For many years he was the publisher and Managing Director of a number of national Catholic weekly newspapers, including the Catholic Herald in England, the Scottish Catholic Observer in Scotland, and the Irish Catholic in Ireland. He brought an interesting background to Catholic journalism.
He was born in Austria and, at age 10, came to England as refugee with his mother just before World War II. His father, who put his wife and Otto on the Orient Express bound for London just before he died, had been an Austrian army officer and in the first chapters of Otto's autobiography, Holy Smoke, he describes the trials of Catholicism in Austria as it was passing into Nazi control.

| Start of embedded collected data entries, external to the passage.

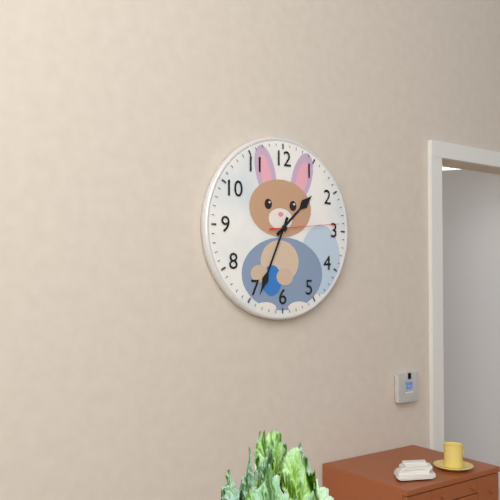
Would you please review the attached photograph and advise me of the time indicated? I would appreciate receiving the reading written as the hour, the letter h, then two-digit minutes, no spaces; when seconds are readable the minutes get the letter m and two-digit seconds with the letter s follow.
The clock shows 1h34m14s
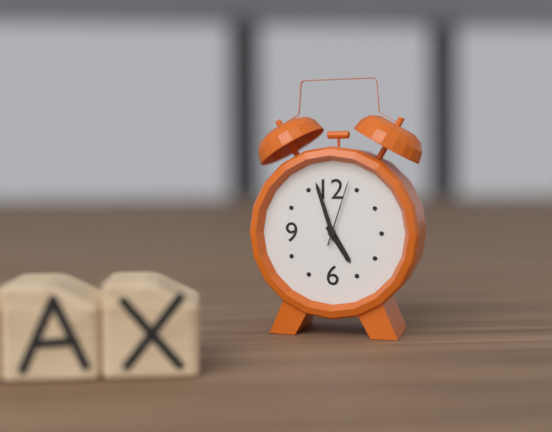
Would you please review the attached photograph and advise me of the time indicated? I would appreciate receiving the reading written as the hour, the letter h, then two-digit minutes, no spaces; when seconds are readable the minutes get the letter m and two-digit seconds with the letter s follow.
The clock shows 4h57m03s
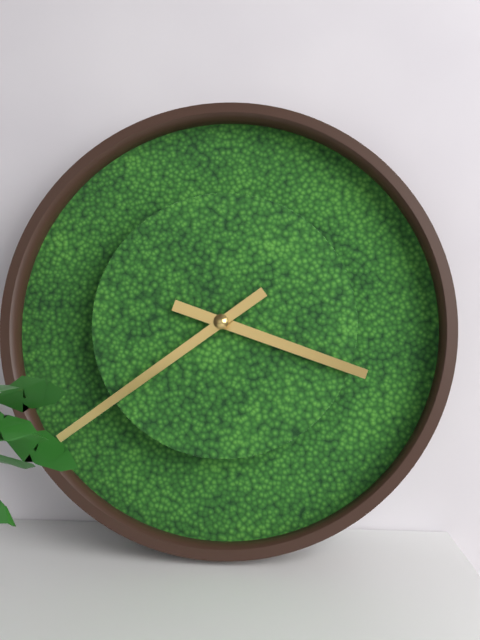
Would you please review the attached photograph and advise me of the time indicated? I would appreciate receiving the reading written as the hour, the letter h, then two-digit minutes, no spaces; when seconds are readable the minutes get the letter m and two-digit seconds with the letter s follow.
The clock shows 3h39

Upon arriving in England, Otto was educated by the Benedictines at their school in Herefordshire, Belmont Abbey. After graduating, he worked briefly in accountancy and advertising, before enrolling for a college degree, but lack of funds obliged him to leave after a year. Otto then turned his energy to the theater, joining the Boltons Theatre, the best known of London's theatrical clubs in the 1940s. He worked there in a number of capacities: scene painter, actor of small parts, and eventually as theater manager, becoming at the tender age of 21 the youngest theater manager in London. But financial troubles forced the Boltons Theatre to close in 1950. He then worked for a time in television, helping found the first commercial TV station in England.

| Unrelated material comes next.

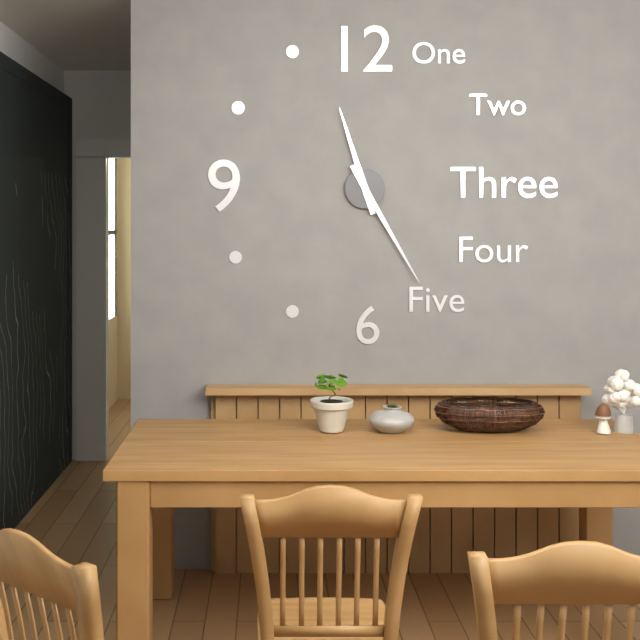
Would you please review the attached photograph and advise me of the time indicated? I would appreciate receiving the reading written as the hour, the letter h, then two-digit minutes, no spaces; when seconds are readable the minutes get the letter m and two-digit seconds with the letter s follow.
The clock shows 11h25
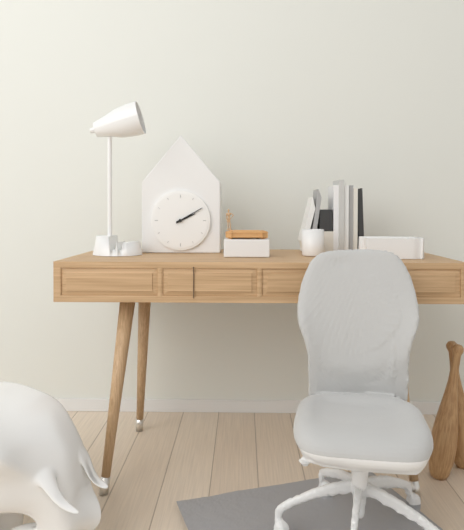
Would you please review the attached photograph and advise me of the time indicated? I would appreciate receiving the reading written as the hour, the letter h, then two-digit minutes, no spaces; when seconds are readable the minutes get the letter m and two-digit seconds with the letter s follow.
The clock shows 2h10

This led him back to the theater where, in 1954 at a fundraising event, he met the chairman for the Catholic Herald who invited him to take over the management of the paper. He protested, saying that he knew nothing about running a newspaper and was told in reply: "That may be a very good start!" He then served as Managing Director of the Catholic Herald for nearly 50 years.

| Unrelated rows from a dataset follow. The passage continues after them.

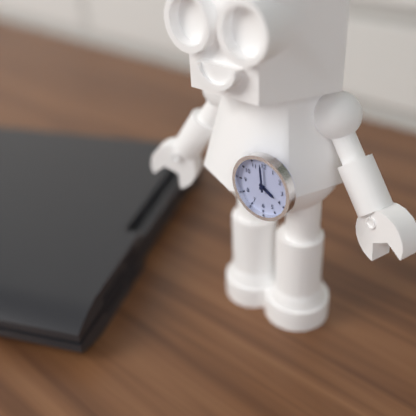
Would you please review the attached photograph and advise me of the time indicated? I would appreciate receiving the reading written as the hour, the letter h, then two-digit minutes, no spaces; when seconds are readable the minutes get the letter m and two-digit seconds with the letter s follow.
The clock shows 3h59
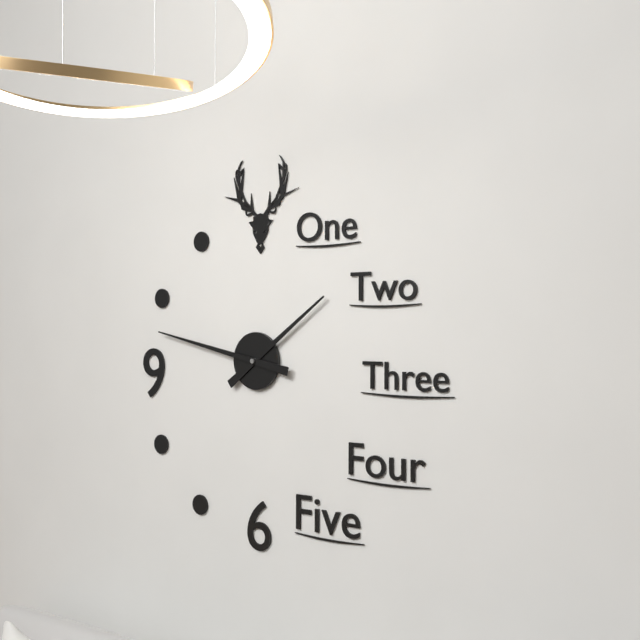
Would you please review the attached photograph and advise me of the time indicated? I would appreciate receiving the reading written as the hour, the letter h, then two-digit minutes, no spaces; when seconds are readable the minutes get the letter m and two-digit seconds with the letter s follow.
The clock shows 1h47
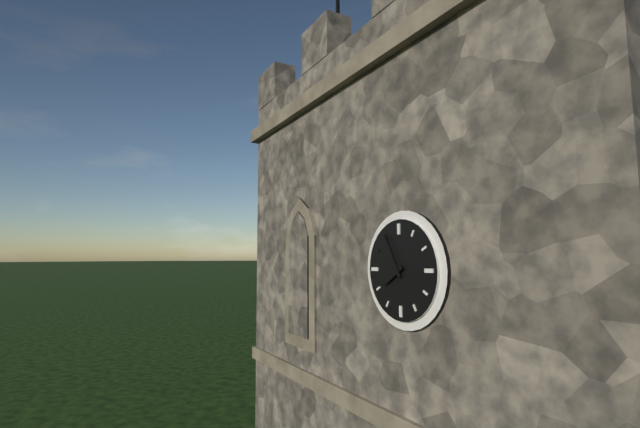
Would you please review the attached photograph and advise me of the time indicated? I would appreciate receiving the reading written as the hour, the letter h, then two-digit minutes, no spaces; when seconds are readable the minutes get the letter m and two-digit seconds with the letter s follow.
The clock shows 7h55
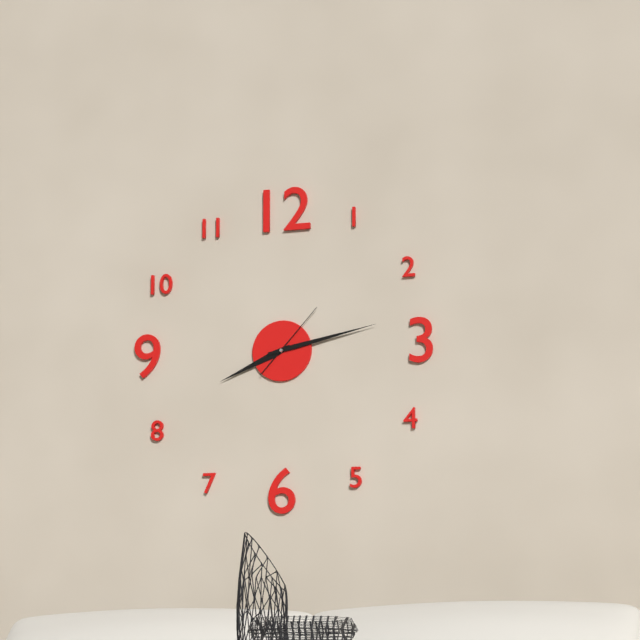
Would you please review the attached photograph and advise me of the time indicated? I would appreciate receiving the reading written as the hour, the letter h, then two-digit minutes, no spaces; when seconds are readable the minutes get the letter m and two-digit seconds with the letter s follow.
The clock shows 8h13m07s
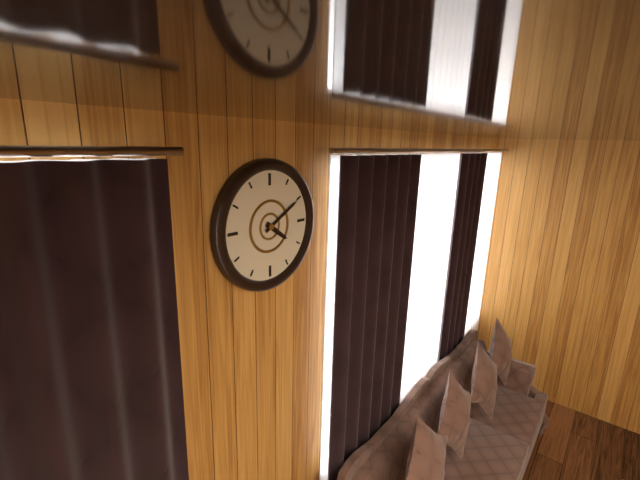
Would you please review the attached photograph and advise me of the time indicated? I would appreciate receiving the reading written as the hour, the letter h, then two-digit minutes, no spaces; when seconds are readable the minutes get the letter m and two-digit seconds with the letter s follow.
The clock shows 4h10
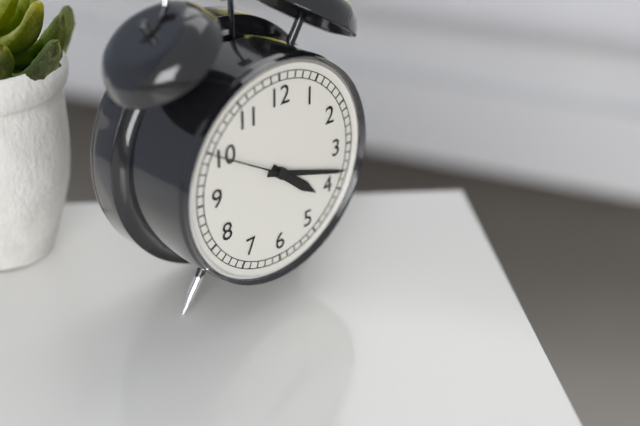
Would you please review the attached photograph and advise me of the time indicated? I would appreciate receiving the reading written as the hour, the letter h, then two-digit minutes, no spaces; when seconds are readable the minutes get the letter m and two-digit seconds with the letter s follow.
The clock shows 4h18m50s
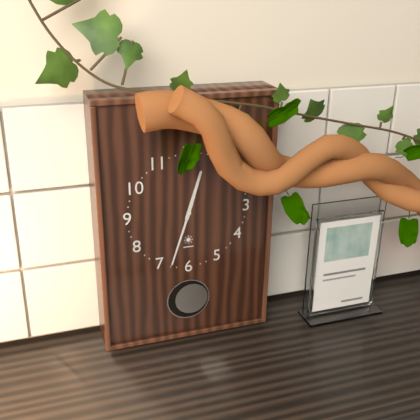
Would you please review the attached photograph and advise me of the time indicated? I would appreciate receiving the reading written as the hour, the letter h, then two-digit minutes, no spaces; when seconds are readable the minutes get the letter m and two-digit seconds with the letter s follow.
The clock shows 12h33
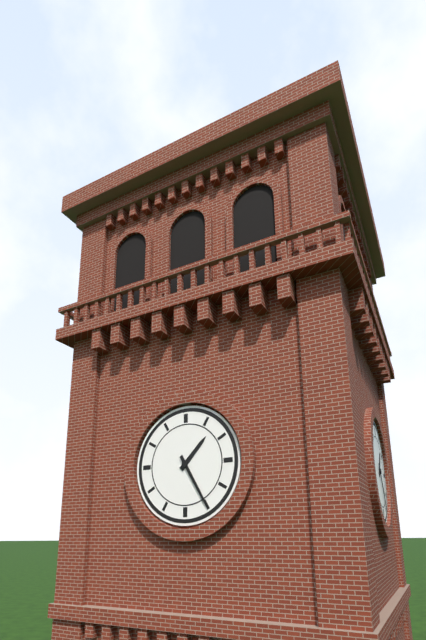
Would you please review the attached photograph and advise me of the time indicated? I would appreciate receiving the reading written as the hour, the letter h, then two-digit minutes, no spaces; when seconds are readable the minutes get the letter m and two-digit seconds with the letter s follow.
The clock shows 1h25
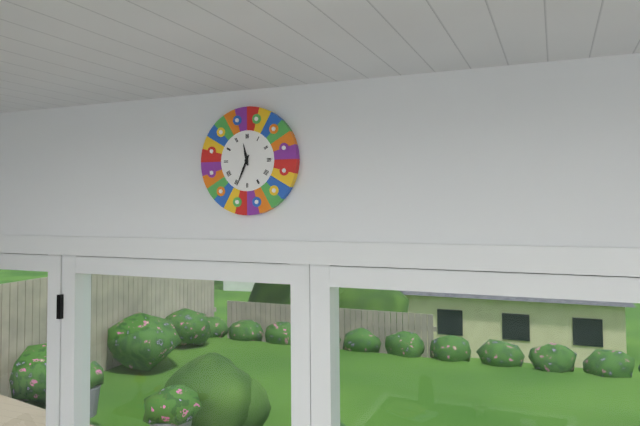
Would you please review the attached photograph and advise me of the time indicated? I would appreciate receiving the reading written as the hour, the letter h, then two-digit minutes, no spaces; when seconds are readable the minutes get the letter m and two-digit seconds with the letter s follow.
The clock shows 11h34
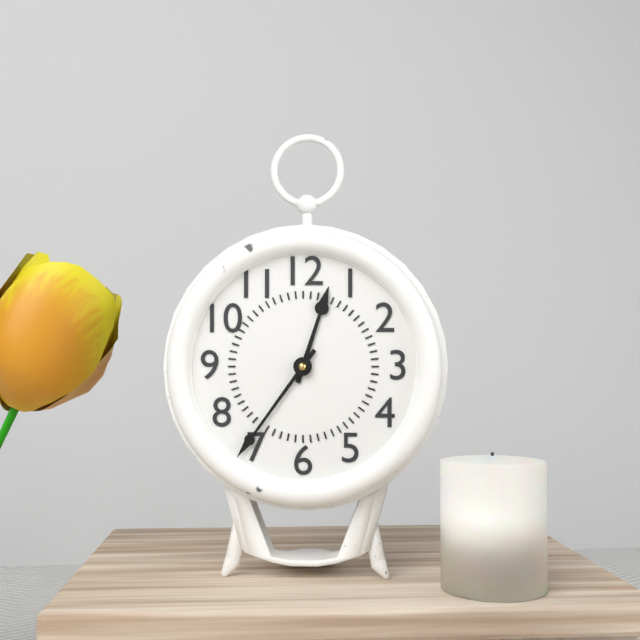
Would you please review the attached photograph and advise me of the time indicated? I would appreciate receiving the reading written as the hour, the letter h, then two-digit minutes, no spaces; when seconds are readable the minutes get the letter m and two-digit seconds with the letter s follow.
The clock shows 12h36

Under his vision and guidance, the Catholic Herald evolved from serving a small, closed constituency within which the purchase of a copy was regarded as an act of piety to become a national and international Catholic weekly that appears on newsstands through the English-speaking world. He recruited talented journalists from the secular press and the Catholic Herald became a feisty and highly sought-after newspaper. As publisher of a number of Catholic newspapers both during and after Vatican II, he was always able to have his newspapers walk that fine tightrope between liberal and conservative ideologies. Invariably his newspapers were considered too liberal for the conservatives and too conservative for the liberals. Not a bad critique.
As a publisher with a very limited budget, Otto was good at spotting talented young journalists, hiring them to edit his newspapers, and then after a few years giving them his fullest blessing as they moved on to more profitable jobs within the secular press. In this way, he helped launch the career of a number of very good young journalists; but it was a win-win situation for both, the aspiring young editors looking to make a start and for the Catholic press who benefited from their talent. During his years in publishing he also developed life-long friendships with leading church people everywhere, including Archbishop Denis Hurley of South Africa and Cardinal Franz Konig of Vienna.
I first met Otto in 1990, when he recruited me to write a column for his newspapers and, in the twenty years since, I have enjoyed a wonderful friendship with him and his wife, Marie. Despite being humble and approachable, he was always a little larger than life. He brought color into a room. He loved life, loved work, deeply loved his wife, and especially loved long, late-night dinners, stoked by good wine, ecclesial talk, banter, humor, and friendship, capped-off with good cigars. Time stopped during these dinners, a glance at your wristwatch was forbidden, and even though you paid a price for it in tiredness the next day, you knew that, during those hours at table together, you were doing what you are supposed to be doing your whole life, just enjoying friendship, love, food, banter, and holy talk together. I will always treasure memories of those dinners in Otto's various clubs, as well as of a couple of all-day drives through the English countryside in mid-summer, car windows wide-open, pipe and cigar smoke wafting about, and Otto's eyes surveying the landscape, checking it out for its beauty and for the possibility of it containing a pub.
No community should botch its deaths! And so it's important to highlight that in Otto Herschan's passing the church and the world lost a true gentleman, a good friend, a man of wit, and man who, like Jesus, tried to draw people of very persuasion together around a common table of friendship and faith.